For the cello-driven “Agoraphobe”, which was inspired by the anxiety disorder an ex-girlfriend battled with, Dahle hooked up with Matthew Good, who himself suffers from bipolar disorder. The two had previously collaborated on “The Devil’s in Your Details”, a single off Good’s 2007 CD Hospital Music.

“We’ve probably written a couple of albums worth of material together,” reports Dahle. “Some of it we’ve put on the Internet, and some of it just kinda ends up on our records here and there. I think we’re both people who can go to each other if we ever have writer’s block and need a kick start.”

When he’s not composing music for himself or others, Dahle can often be found mixing and mastering at the RecRoom, the recording facility he built in the 12-studio Song City complex, which includes the fabled Greenhouse Studios. The RecRoom came in handy when Steve Bays and Paul Hawley of Vancouver-based indie-rock sensations Hot Hot Heat, after hearing advance music from Irrational Anthems, asked him to mix their next CD.

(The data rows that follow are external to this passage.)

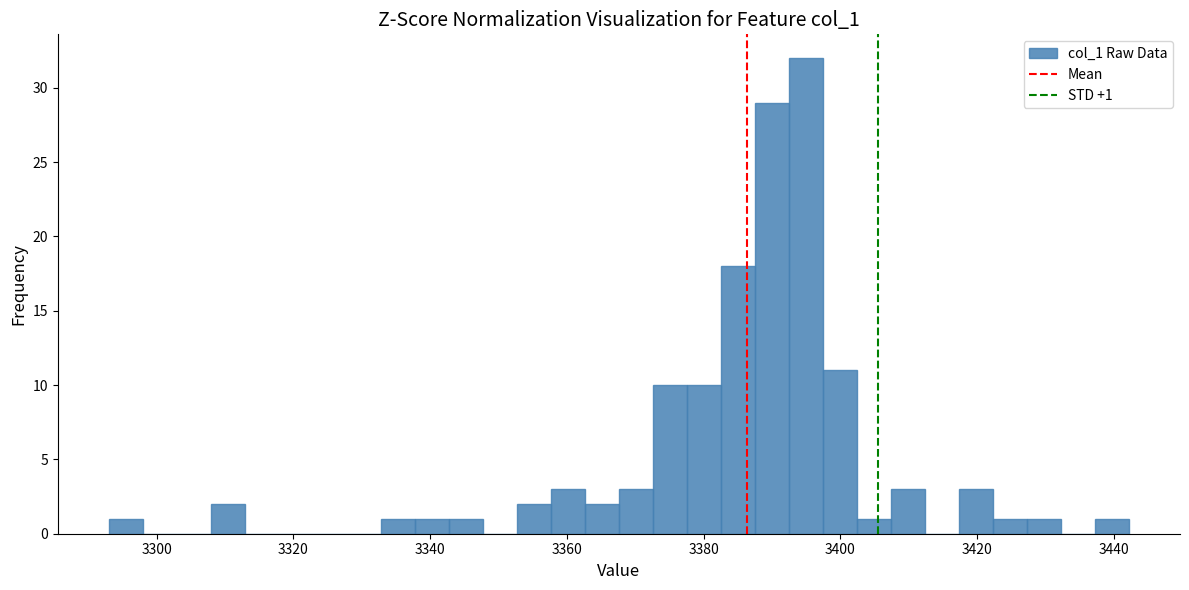

Around what value on the x-axis is the tallest bar? Give the approximate position of its centre, as read against the axis.

3394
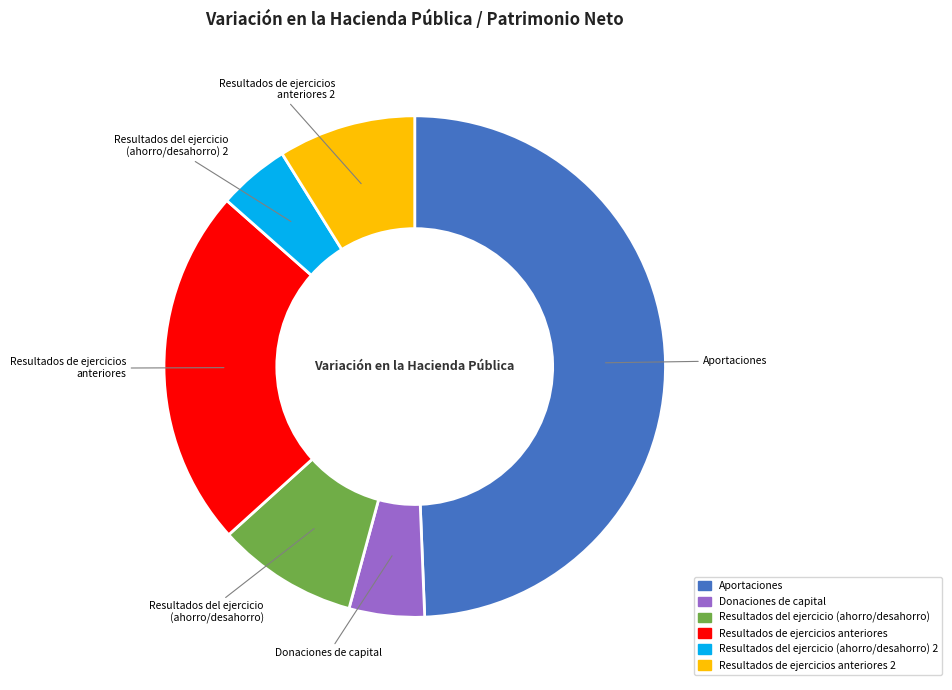

Is there a majority slice in this chart?

No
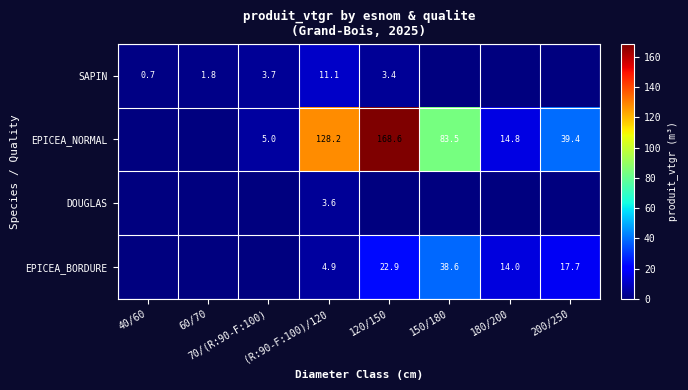

At which category is the sum across all series the highest?

120/150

“Considering that they’ve only worked with the best people in the world,” says Dahle, “I was pretty blown away that they chose somebody local, and that the person they chose was me.”

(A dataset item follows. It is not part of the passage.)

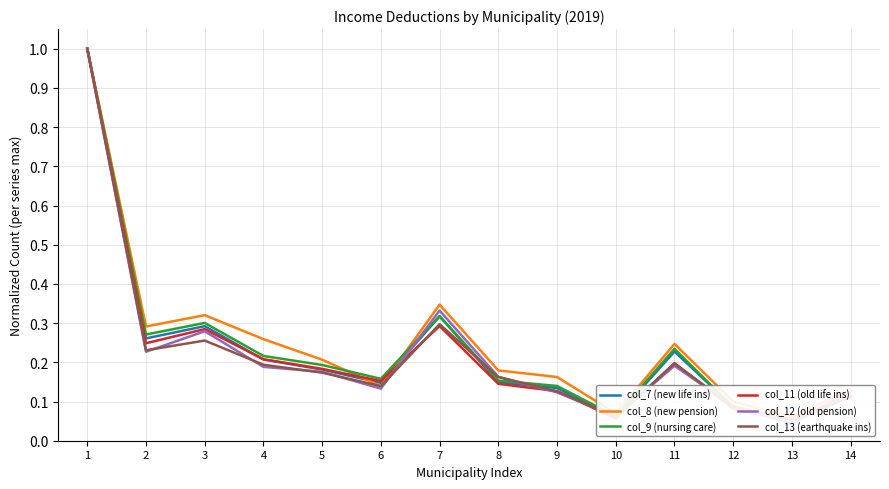

Which series has the largest total across all categories?

col_8 (new pension)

Dahle describes the finished Hot Hot Heat album—which is currently being shopped around to labels by the same L.A. management team that handles No Doubt and Nine Inch Nails—as a “classic”. He’s also chipper about the recently released, self-titled disc by local guitar-rockers the Manvils, which he produced, recorded, and mixed.

“Having all those roles is a bit stressful,” says Dahle, “but I really wanted to make a rock record, and they’re just wonderful guys in that band. They really wanted to work hard to make something amazing, so I was happy.”

While the roles of producer, mixer, and mastering engineer keep him busy these days, the launch of his solo career is Dahle’s top priority right now. With the encouragement of those closest to him, he decided it was time to move beyond Limblifter.

“I could have easily called this [project] Limblifter,” he points out, “but by getting away from the Limblifter name I felt like I was kinda limitless as to what I could do. And Megan really promoted the idea of it being a Ryan Dahle record. She said, ”˜If you’re ever gonna put your name on a record, then now’s the time.’

“Putting my name on a record is just something I’ve never imagined,” he adds. “But I always feel most comfortable doing things that I feel uncomfortable doing.”